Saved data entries
┏━━
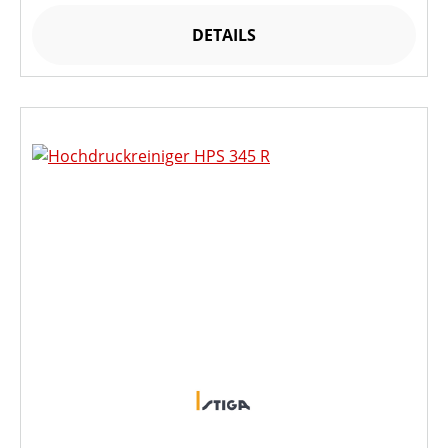
DETAILS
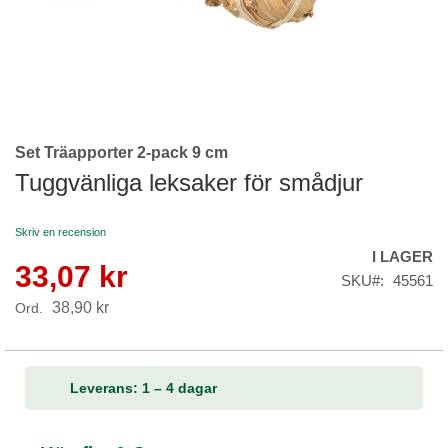
Set Träapporter 2-pack 9 cm
Skip
to
Tuggvänliga leksaker för smådjur
the
beginning
Skriv en recension
of
I LAGER
the
33,07 kr
Reapris
images
SKU
45561
gallery
38,90 kr
Ord.
Leverans: 1 – 4 dagar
┗━━
> **What is being asked**:
Transcribe the data completely. No pictures should appear in the transcription.

> **Expected output**:
DETAILS
Set Träapporter 2-pack 9 cm
Skip
to
Tuggvänliga leksaker för smådjur
the
beginning
Skriv en recension
of
I LAGER
the
33,07 kr
Reapris
images
SKU
45561
gallery
38,90 kr
Ord.
Leverans: 1 – 4 dagar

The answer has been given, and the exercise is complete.